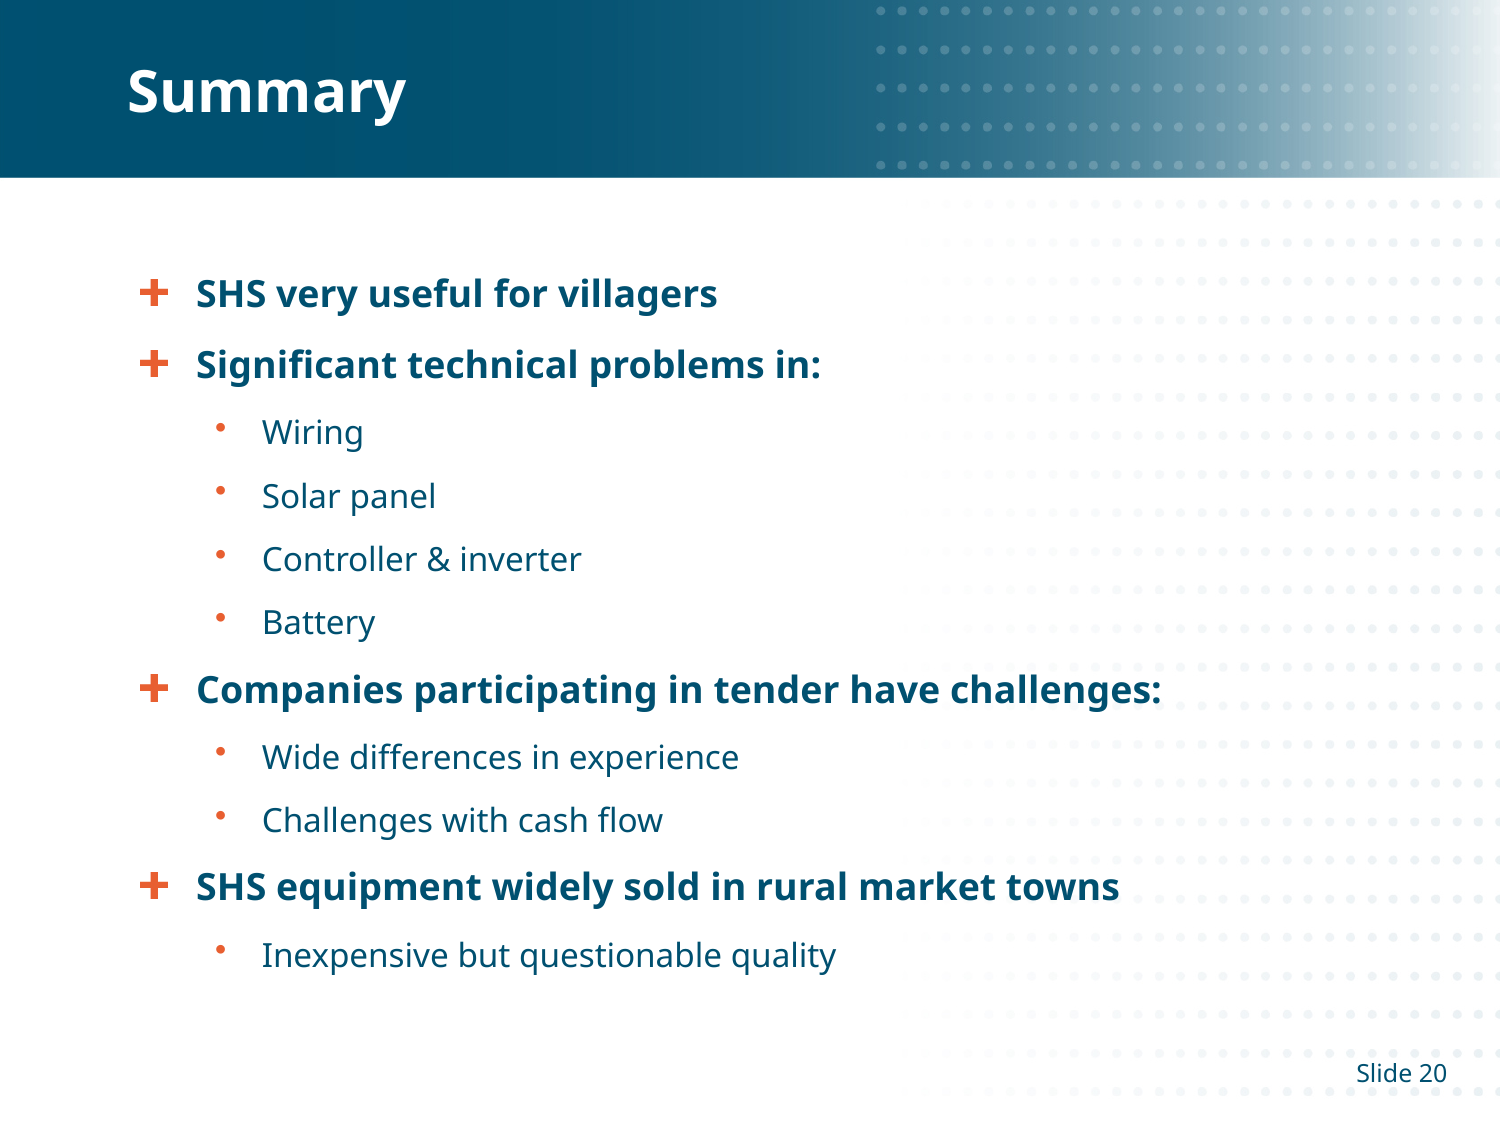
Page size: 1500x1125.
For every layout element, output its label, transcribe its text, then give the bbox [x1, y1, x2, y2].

slide_number Slide 20 [1112, 1049, 1463, 1125]
picture [0, 0, 1500, 1125]
list SHS very useful for villagers Significant technical problems in: Wiring Solar panel Controller & inverter Battery Companies participating in tender have challenges: Wide differences in experience Challenges with cash flow SHS equipment widely sold in rural market towns Inexpensive but questionable quality [125, 262, 1425, 1005]
title Summary [112, 0, 1300, 184]
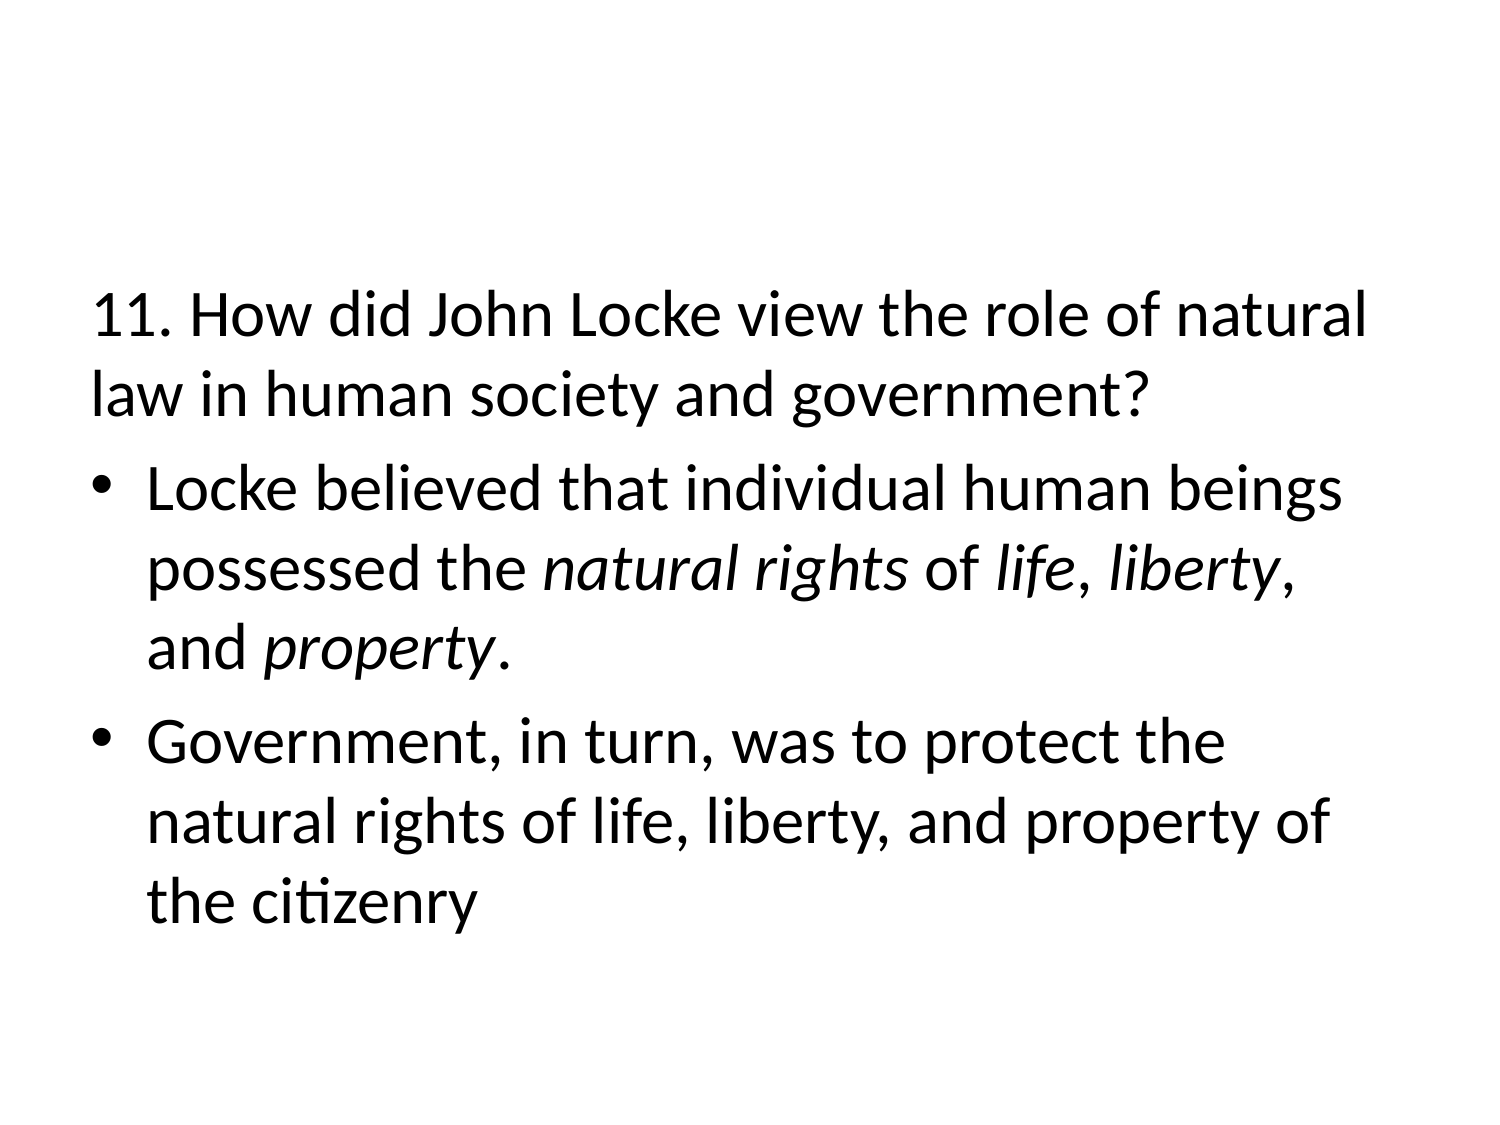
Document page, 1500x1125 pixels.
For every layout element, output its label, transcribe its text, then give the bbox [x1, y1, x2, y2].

■ ■ ■ ■ ■

**Directions:** Please restate word for word the lines of the material above, beginning with the one that holds "Document page, 1500x1125 pixels." and ending with the last.

**Result of this exercise:**
Document page, 1500x1125 pixels.
For every layout element, output its label, transcribe its text, then give the bbox [x1, y1, x2, y2].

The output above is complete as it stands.